The first few chapters of Genesis have been dragged through all sorts of modern arguments and philosophies. How one interprets them has become, for some, a litmus test of faith.

For me, personally, I cannot seem to get past the first verse without wondering if God started with nothing or began by shaping what was already there. Most English translations assume the first without even giving the second a chance.

I am saying this because there are many ways to understand those early chapters. Whether one believes they are “literal” (you decide what that means), or historical, or something else matters. It does however matter less than many think when seeking the truth of what is found there. Having said that, here are some thoughts on doubt from the temptation scene in the Garden of Eden (Genesis 3:1-7). There are still “serpents” among us.

Doubt. It doesn’t take much. It only needs a little hint. The question needs only to be verbalized and our minds quickly jump to refute it. And when we begin that process, we have already given away the game. The serpent knew this.

The simple asking the question with just enough of a twist of phrase and lifting of the voice near the end is enough to move us from the sure and steady ground of faith to the shifting sands of seeking knowledge and wisdom, which leads to fear. It need not even be a doubting of God. More like, “Did I hear that correctly?” “Is that what he really said?” “He couldn’t have meant that?”

Even repeating the known consequences cannot move us back to where we started. In the repeating the original has already been altered, and the history revised to justify our actions. From the beginning the questioner, the accuser, the liar, the deceiver has been at war with our relationship with God. For he cannot defeat the creator of the universe, nor can he truly harm us — he must attack where he can — our trusting relationships.

Every kid has had the serpent experience. That moment when a friend or sibling asks us to go somewhere or do something we have been explicitly instructed not to do. There is a mixture of fear and excitement. What lies on the other side of that is clearly some sort of knowledge. “You will be more like an adult.” “You will be like the cool kids.” “You will know something they don’t.” We don’t know why that place or that action is forbidden we just know that it is. We learn early to trust our own immature decision-making process rather than the wisdom of our parents. And so, we go, or we do — and we gain knowledge and wisdom . . . that we wish we never had. It becomes part of us, but we are forever changed. Our relationships with those who convinced us and those whom we failed to heed is fractured.

◆ What the task asks
According to the text on Genesis, which scene and verses are the source of its thoughts on doubt?

◆ Records supplied
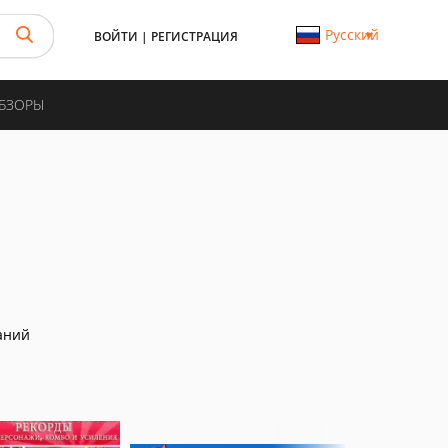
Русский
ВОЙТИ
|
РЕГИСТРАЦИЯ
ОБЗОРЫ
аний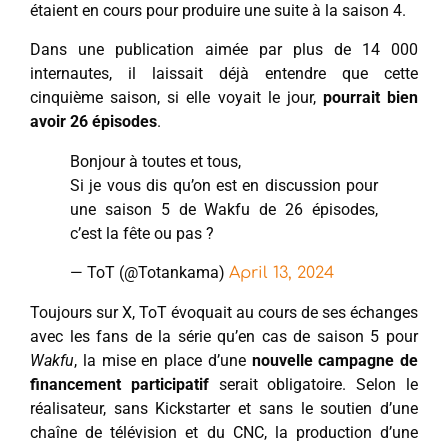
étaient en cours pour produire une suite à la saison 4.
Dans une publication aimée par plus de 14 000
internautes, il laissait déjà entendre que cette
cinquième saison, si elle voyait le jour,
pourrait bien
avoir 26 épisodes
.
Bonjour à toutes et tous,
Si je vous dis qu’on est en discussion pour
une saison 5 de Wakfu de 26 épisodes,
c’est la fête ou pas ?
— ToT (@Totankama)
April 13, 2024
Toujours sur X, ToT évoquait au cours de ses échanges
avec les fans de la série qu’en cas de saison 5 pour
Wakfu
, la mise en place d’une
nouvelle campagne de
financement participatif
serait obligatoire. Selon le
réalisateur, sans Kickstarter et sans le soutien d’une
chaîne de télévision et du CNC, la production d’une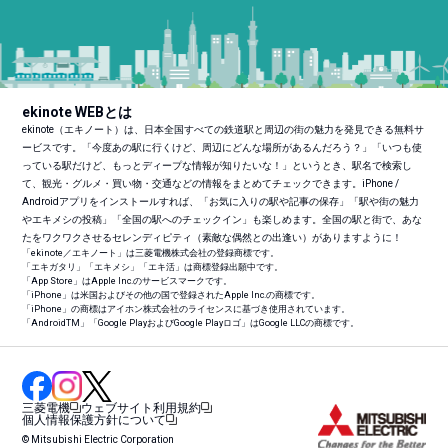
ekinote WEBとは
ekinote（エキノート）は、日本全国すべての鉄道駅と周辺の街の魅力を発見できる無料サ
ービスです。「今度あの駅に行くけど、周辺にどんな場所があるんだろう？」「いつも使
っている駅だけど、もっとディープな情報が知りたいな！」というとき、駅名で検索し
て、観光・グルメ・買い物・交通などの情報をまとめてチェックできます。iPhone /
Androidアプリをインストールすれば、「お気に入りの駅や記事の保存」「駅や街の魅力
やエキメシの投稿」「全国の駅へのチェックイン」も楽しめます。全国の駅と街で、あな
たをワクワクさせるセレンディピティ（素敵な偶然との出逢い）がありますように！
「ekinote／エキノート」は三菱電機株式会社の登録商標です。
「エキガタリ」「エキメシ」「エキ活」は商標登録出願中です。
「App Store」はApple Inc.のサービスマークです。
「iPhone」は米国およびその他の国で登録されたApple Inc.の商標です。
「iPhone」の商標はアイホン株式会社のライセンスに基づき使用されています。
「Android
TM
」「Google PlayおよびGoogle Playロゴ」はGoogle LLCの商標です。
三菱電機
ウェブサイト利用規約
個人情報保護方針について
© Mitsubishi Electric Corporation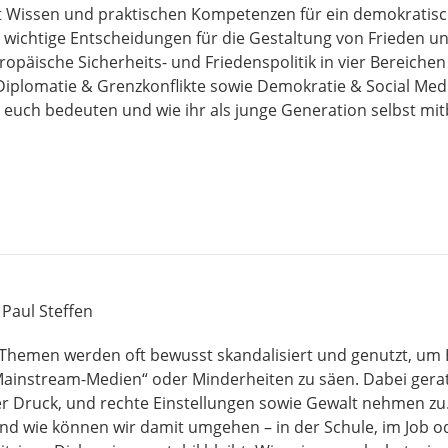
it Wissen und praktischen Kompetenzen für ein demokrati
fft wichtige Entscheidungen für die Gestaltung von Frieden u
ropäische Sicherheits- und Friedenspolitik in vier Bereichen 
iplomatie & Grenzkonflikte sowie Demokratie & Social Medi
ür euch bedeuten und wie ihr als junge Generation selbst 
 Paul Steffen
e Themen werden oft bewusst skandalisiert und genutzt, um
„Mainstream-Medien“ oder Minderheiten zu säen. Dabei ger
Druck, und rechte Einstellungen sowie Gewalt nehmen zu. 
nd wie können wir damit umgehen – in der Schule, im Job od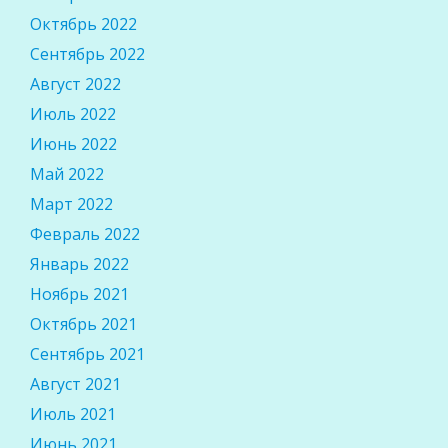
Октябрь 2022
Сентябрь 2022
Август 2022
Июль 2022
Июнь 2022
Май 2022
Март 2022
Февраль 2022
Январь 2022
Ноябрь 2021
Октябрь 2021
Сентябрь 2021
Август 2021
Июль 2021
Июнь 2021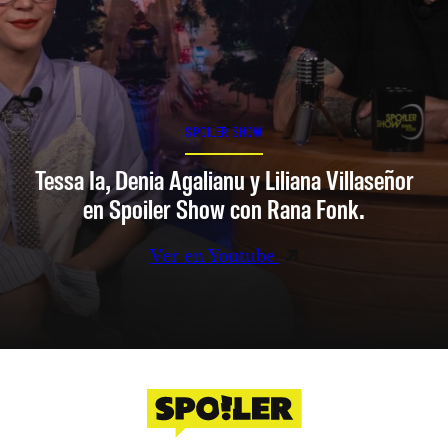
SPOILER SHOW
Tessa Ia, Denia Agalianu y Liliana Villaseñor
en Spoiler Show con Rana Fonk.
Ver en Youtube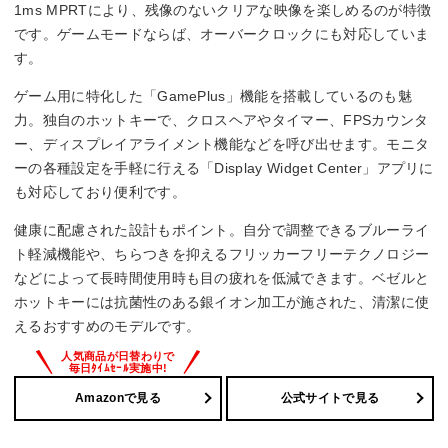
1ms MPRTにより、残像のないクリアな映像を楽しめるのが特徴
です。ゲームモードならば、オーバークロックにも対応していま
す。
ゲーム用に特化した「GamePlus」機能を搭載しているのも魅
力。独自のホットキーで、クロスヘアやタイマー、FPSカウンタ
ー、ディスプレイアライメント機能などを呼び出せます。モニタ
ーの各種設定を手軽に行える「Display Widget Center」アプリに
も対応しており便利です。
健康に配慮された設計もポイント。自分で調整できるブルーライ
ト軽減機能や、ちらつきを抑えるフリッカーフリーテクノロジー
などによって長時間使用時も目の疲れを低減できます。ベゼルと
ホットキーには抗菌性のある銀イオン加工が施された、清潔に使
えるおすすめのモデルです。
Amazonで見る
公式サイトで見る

* * *

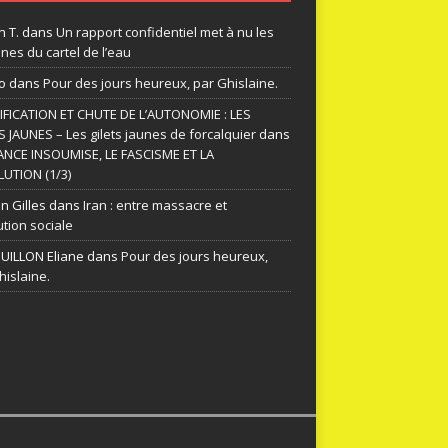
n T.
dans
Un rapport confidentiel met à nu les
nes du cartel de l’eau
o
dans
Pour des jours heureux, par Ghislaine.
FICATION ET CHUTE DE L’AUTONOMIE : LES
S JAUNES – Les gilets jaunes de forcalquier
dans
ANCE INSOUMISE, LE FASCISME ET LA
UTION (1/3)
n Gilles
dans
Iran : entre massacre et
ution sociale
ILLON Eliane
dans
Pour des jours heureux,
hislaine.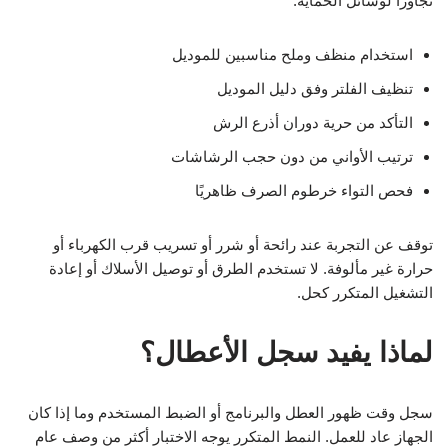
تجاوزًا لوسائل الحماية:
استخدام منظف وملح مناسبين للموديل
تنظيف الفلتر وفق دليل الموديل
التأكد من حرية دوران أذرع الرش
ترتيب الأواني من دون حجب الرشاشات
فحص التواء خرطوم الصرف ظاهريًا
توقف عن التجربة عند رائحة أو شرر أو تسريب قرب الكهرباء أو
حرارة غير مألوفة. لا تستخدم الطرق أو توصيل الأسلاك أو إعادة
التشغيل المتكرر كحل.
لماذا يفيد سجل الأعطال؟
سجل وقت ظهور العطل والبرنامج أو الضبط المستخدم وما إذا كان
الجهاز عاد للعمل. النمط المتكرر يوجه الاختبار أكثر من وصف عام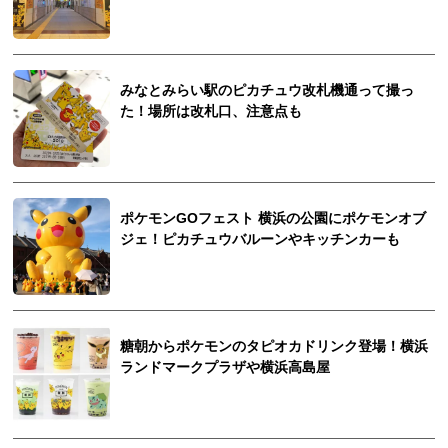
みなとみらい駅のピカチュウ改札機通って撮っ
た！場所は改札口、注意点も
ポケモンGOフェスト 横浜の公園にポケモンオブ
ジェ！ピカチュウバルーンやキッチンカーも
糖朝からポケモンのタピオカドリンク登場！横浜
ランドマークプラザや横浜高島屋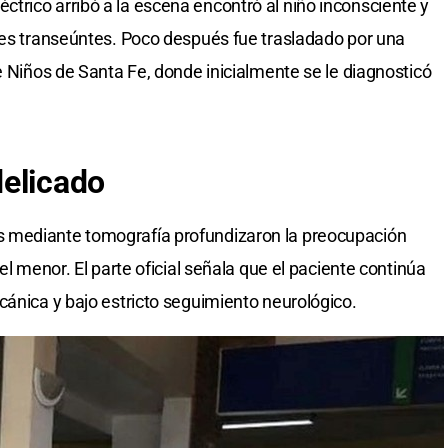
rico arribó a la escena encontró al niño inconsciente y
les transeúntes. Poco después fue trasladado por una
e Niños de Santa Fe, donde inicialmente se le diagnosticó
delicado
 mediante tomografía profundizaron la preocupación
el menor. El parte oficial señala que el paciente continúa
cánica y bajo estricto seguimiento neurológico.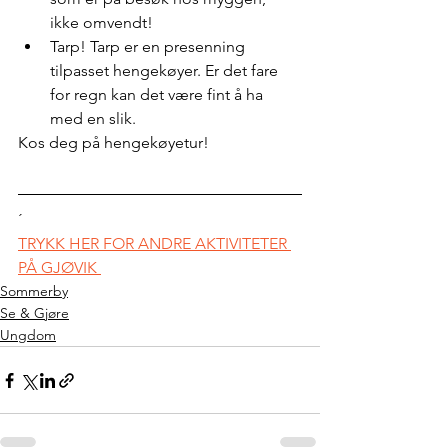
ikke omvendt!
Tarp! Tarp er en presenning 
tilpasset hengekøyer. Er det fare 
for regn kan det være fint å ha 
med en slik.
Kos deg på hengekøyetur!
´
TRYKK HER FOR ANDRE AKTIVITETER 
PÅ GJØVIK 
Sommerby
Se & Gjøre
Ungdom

...

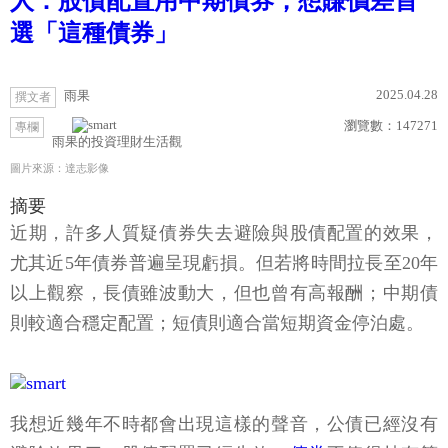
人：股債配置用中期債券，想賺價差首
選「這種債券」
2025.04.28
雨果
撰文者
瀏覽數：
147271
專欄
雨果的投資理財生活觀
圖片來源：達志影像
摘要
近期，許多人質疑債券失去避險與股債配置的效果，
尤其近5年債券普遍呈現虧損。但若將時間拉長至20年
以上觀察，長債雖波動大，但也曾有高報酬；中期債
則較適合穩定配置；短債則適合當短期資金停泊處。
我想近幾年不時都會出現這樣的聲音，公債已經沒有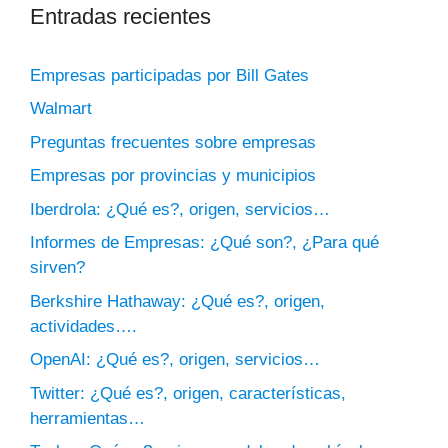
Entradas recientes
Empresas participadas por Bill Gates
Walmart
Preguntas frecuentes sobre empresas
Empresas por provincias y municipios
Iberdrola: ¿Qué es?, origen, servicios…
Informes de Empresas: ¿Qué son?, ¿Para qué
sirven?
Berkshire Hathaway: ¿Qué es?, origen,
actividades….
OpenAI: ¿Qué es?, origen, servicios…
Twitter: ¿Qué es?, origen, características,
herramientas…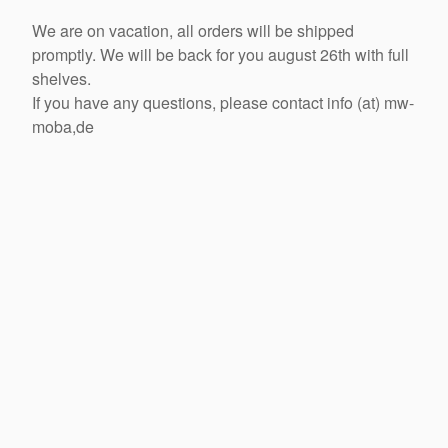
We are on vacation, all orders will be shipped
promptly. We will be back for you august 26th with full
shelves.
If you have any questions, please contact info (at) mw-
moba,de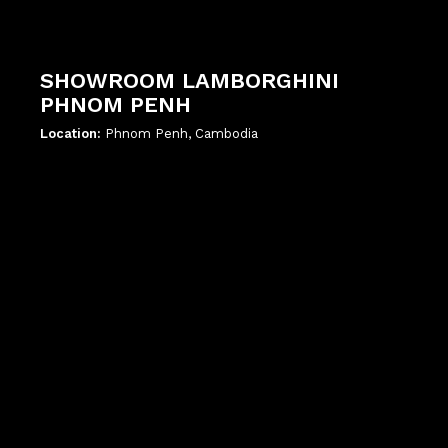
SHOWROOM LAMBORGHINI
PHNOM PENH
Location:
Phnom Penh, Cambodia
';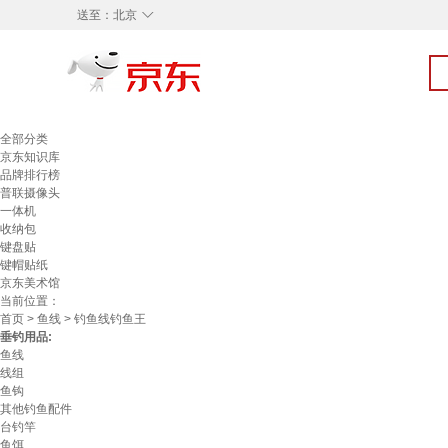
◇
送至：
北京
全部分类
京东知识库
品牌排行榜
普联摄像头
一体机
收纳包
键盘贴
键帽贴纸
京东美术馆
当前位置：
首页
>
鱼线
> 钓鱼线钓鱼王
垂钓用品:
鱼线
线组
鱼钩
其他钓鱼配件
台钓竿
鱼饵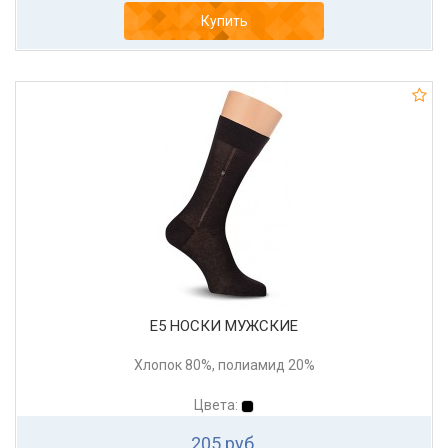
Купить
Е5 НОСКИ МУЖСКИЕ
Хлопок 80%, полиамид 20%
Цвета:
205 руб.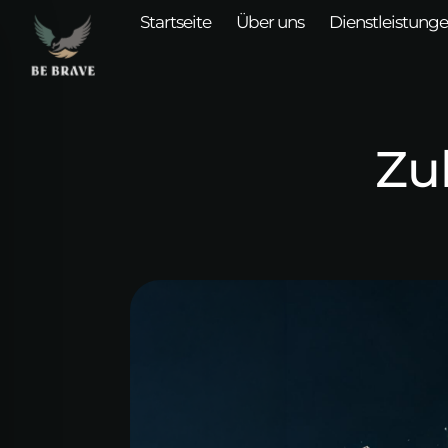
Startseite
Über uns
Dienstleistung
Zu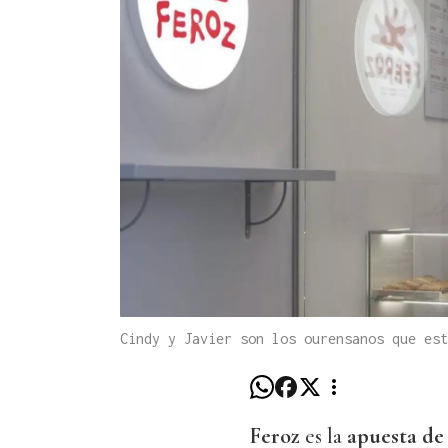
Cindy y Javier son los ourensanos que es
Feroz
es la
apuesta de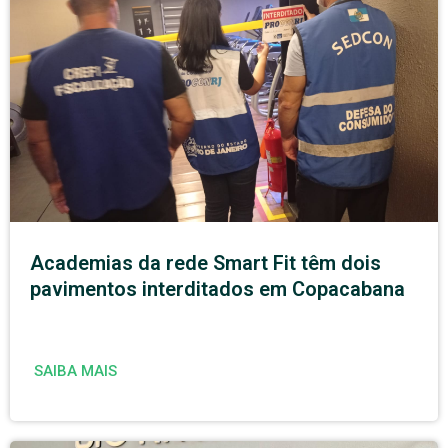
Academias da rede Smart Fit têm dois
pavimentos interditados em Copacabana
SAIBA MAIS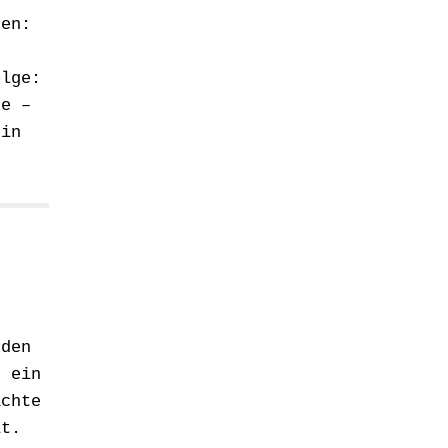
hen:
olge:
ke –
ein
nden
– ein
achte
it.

◆ The answer
The temptation scene in the Garden of Eden, Genesis 3:1-7.